* _To do_
I need the number of lines in the following entries that hold the word "linejoin", and no other text.

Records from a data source
- Opening Delimiter -
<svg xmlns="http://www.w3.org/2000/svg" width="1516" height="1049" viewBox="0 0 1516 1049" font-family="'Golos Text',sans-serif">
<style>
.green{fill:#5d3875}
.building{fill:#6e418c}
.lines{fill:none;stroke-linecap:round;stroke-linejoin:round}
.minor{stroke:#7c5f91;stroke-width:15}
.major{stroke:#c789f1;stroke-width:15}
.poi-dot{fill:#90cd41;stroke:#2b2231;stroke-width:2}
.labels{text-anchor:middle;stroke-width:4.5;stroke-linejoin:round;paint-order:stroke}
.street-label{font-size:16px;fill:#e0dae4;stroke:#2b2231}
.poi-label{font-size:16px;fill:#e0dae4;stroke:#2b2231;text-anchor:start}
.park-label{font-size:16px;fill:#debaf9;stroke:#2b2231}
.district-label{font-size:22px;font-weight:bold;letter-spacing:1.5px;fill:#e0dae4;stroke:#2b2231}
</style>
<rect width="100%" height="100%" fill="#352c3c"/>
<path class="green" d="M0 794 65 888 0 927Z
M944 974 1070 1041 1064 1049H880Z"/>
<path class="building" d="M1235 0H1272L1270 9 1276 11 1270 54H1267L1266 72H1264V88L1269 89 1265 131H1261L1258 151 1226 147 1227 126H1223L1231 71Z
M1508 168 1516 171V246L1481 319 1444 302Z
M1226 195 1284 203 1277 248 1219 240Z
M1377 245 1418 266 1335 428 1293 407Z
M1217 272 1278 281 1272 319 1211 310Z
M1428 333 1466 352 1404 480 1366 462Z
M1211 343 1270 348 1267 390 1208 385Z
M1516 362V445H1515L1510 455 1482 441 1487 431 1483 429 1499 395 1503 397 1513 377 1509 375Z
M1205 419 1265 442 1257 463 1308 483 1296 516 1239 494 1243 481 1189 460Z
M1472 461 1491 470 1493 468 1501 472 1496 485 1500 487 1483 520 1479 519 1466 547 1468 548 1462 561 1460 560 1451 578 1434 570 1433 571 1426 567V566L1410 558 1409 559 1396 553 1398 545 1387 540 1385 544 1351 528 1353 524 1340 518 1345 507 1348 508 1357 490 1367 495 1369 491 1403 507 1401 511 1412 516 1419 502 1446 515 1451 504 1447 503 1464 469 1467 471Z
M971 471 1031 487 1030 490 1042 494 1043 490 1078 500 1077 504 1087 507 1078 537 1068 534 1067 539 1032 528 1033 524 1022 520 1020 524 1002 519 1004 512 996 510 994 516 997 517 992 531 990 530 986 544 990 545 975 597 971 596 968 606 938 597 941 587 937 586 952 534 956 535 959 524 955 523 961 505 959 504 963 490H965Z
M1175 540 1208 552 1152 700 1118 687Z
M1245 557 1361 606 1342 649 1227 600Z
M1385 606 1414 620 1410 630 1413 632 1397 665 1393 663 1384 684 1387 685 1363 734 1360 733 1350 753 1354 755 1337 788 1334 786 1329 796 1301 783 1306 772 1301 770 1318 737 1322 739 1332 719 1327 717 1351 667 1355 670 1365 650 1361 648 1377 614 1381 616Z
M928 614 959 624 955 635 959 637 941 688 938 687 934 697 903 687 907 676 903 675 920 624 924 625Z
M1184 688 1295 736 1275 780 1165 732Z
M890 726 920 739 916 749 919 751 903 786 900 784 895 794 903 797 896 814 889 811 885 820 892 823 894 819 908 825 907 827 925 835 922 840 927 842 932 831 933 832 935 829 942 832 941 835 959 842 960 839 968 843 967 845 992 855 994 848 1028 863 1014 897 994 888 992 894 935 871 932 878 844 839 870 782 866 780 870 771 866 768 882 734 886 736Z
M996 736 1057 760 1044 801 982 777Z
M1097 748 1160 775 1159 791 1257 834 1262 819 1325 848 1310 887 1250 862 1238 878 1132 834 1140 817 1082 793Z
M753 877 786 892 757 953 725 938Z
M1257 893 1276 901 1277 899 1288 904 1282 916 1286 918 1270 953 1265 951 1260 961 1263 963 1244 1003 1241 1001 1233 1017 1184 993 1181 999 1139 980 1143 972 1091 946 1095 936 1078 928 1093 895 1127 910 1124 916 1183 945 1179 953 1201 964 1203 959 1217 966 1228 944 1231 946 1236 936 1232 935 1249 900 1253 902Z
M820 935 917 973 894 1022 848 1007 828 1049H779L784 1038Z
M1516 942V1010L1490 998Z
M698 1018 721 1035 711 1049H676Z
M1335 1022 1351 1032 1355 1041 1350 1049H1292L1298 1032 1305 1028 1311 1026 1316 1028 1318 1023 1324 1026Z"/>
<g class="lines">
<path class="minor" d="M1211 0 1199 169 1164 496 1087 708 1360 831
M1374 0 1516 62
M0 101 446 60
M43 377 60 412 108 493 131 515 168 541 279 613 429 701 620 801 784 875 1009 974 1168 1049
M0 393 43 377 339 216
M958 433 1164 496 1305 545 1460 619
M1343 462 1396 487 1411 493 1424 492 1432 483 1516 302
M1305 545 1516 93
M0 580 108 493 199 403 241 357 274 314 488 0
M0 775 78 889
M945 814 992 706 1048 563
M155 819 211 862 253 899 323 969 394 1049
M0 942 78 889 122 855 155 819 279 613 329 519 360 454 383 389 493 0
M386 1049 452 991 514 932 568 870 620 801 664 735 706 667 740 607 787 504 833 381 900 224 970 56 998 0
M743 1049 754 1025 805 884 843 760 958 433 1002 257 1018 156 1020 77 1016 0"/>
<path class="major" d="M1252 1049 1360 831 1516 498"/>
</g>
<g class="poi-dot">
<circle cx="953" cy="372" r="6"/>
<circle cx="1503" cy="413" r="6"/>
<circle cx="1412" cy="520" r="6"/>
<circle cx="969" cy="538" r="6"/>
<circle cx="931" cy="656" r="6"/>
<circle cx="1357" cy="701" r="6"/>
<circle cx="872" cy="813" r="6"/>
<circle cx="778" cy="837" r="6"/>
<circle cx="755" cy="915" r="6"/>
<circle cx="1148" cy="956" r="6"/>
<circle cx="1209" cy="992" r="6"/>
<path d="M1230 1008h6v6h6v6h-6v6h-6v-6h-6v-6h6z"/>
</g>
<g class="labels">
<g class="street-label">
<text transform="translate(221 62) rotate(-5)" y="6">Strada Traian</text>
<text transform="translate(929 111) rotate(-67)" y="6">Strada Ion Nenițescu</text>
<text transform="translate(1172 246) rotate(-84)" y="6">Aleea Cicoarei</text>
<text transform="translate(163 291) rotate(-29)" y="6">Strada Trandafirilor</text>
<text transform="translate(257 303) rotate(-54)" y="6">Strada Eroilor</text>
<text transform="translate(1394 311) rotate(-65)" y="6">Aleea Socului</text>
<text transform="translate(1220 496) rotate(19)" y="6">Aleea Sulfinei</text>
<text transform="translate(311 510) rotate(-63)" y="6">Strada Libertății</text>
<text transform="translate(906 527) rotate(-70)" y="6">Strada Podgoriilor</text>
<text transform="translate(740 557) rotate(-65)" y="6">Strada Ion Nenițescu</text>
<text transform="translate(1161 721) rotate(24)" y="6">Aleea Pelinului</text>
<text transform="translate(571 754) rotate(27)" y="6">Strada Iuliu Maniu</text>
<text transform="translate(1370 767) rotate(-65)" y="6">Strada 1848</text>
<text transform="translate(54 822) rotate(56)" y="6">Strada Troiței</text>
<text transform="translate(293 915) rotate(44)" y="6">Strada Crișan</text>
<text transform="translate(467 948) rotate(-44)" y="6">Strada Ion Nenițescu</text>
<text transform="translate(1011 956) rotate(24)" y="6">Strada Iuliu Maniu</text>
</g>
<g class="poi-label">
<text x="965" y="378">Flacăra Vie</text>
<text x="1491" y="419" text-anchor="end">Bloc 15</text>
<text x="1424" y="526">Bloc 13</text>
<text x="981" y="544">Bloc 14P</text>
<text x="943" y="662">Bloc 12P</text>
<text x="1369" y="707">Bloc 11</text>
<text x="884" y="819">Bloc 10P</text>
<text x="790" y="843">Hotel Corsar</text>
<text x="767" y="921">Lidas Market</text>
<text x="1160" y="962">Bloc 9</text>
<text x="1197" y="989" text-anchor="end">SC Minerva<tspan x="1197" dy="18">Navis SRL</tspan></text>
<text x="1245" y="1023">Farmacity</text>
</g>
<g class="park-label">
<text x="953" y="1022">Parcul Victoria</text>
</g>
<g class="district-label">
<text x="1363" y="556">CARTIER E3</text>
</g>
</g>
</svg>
- Closing Delimiter -
* _Exercise answer_
2